UCSF Logo Low level HIV viremia is a condition where the HIV levels in the bloodstream are low and therefore unidentifiable by standard blood tests. In this research, University of California scientists have stated that the prevalence of low level HIV viremia may not be a risk factor for excessive blood markers linked to inflammation and coagulation or death in patients exposed to highly active anti-retroviral therapy (HAART) for HIV.

Usually, patients on HAART are inspected regularly in a gap of 3 months to help maintain their HIV levels below the threshold diagnosable by standard trials. Initial studies have shown HAART patients who have low HIV levels could have increasing markers of inflammation and coagulation that is related to cardiovascular disease and even death.

“This answers an important question in the HIV research and patient community,namely whether low level viremia is associated with persistent immune activation in patients being treated for HIV,” commented senior investigator Phyllis C. Tien, MD, an SFVAMC physician and an associate professor of medicine at UCSF.
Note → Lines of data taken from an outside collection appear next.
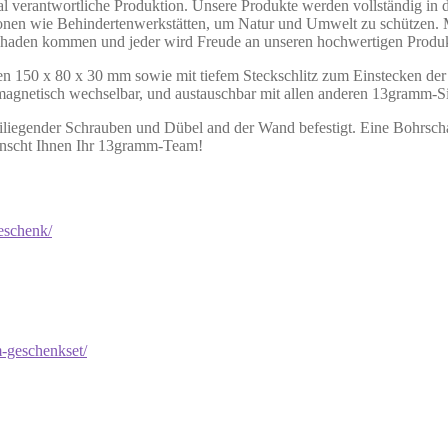
l verantwortliche Produktion. Unsere Produkte werden vollständig in 
tionen wie Behindertenwerkstätten, um Natur und Umwelt zu schützen.
chaden kommen und jeder wird Freude an unseren hochwertigen Produ
ßen 150 x 80 x 30 mm sowie mit tiefem Steckschlitz zum Einstecken der
d magnetisch wechselbar, und austauschbar mit allen anderen 13gramm-Si
iliegender Schrauben und Dübel and der Wand befestigt. Eine Bohrschab
ünscht Ihnen Ihr 13gramm-Team!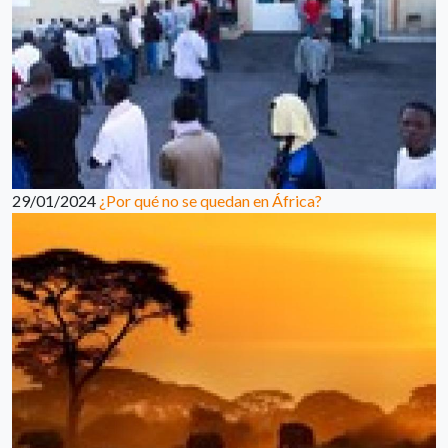
29/01/2024
¿Por qué no se quedan en África?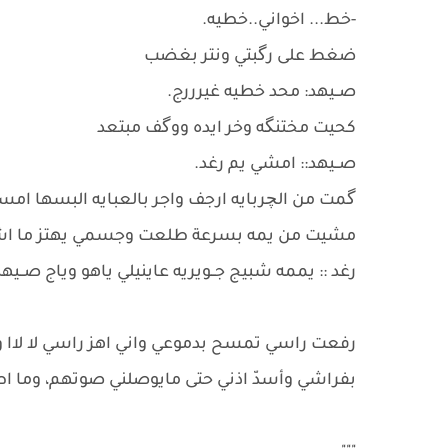
-خط... اخواني..خطيه.
ضغط على رگبتي ونتر بغضب
صــيهد: محد خطيه غيرررج.
كحيت مختنگه وخر ايده ووگف مبتعد
صــيهد:: امشي يم رغد.
گمت من الچربايه ارجف واجر بالعبايه البسها امس
مشيت من يمه بسرعة طلعت وجسمي يهتز ما اشوف
رغد :: يممه شبيج جــويريه عاينيلي ياهو وياج صــيهد
رفعت راسي تمسح بدموعي واني اهز راسي لا ل
بفراشي وأسدّ اذني حتى مايوصلني صوتهم، وما اط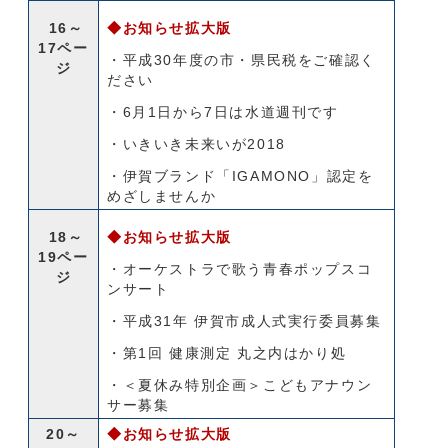
16～
◆お知らせ拡大版
17ペー
・平成30年度の市・県民税をご確認く
ジ
ださい
・6月1日から7日は水道週刊です
・いきいき未来いが2018
・伊賀ブランド「IGAMONO」認定を
めざしませんか
18～
◆お知らせ拡大版
19ペー
・オーケストラで歌う青春ポップスコ
ジ
ンサート
・平成31年 伊賀市成人式実行委員募集
・第1回 健康測定 丸之内はかり処
・＜夏休み特別企画＞こどもアナウン
サー募集
20～
◆お知らせ拡大版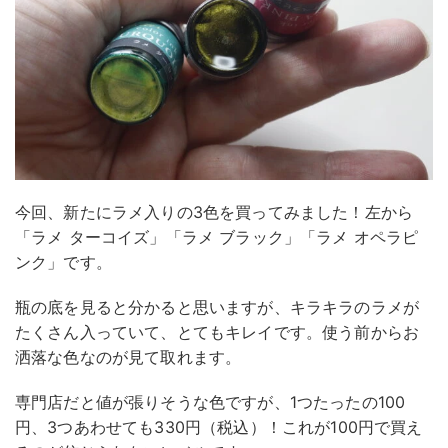
今回、新たにラメ入りの3色を買ってみました！左から
「ラメ ターコイズ」「ラメ ブラック」「ラメ オペラピ
ンク」です。
瓶の底を見ると分かると思いますが、キラキラのラメが
たくさん入っていて、とてもキレイです。使う前からお
洒落な色なのが見て取れます。
専門店だと値が張りそうな色ですが、1つたったの100
円、3つあわせても330円（税込）！これが100円で買え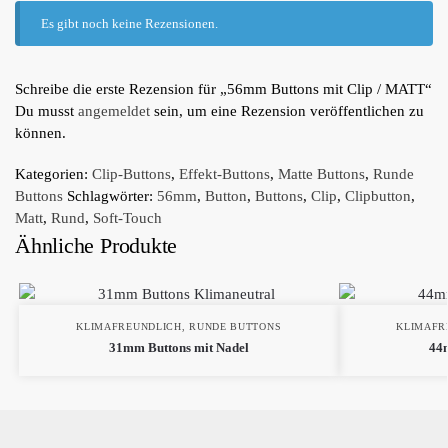
Es gibt noch keine Rezensionen.
Schreibe die erste Rezension für „56mm Buttons mit Clip / MATT“
Du musst
angemeldet
sein, um eine Rezension veröffentlichen zu
können.
Kategorien:
Clip-Buttons
,
Effekt-Buttons
,
Matte Buttons
,
Runde
Buttons
Schlagwörter:
56mm
,
Button
,
Buttons
,
Clip
,
Clipbutton
,
Matt
,
Rund
,
Soft-Touch
Ähnliche Produkte
KLIMAFREUNDLICH
,
RUNDE BUTTONS
KLIMAFR
31mm Buttons mit Nadel
44m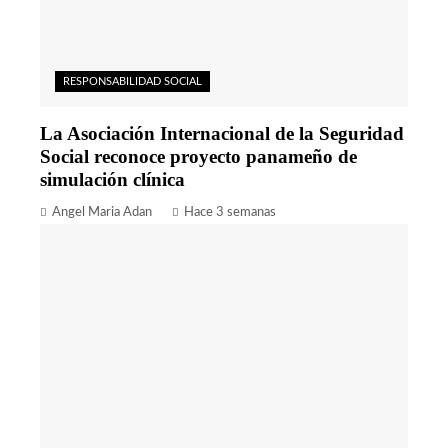
RESPONSABILIDAD SOCIAL
La Asociación Internacional de la Seguridad
Social reconoce proyecto panameño de
simulación clínica
Angel Maria Adan
Hace 3 semanas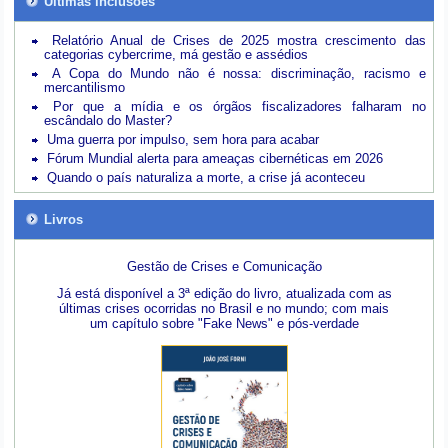
Últimas inclusões
Relatório Anual de Crises de 2025 mostra crescimento das
categorias cybercrime, má gestão e assédios
A Copa do Mundo não é nossa: discriminação, racismo e
mercantilismo
Por que a mídia e os órgãos fiscalizadores falharam no
escândalo do Master?
Uma guerra por impulso, sem hora para acabar
Fórum Mundial alerta para ameaças cibernéticas em 2026
Quando o país naturaliza a morte, a crise já aconteceu
Livros
Gestão de Crises e Comunicação
Já está disponível a 3ª edição do livro, atualizada com as
últimas crises ocorridas no Brasil e no mundo; com mais
um capítulo sobre "Fake News" e pós-verdade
The team examined blood specimens of nearly 1,116 HIV-infected subjects as part of the Study of Fat Redistribution and Metabolic Changes in HIV Infection. A new testing procedure by Roche Molecular Diagnostics that identifies the presence of virus below the limit of 20 copies per milliliter of blood was used as an assay.

As per the outcomes, the assay showed that low level viremia was apparently not associated with growing proportions of IL-6 or fibrinogen that are markers for inflammation and coagulation, respectively. Moreover, there seemed to be no co-relation between any level of virus and the existence of C-reactive protein which is a major indicator of inflammation or death risk.

The scientists believe that more than 10,000 copies per milliliter may lead to increased IL-6 and fibrinogen. Presumably, the more virus that is detectable and multiplying, the more are the chances of experiencing inflammation.

More researches to gauge other mechanisms involved in immune activation and inflammation that are unrelated to viral duplication ought to be worked on. The analysis is published in the journal, PloS One.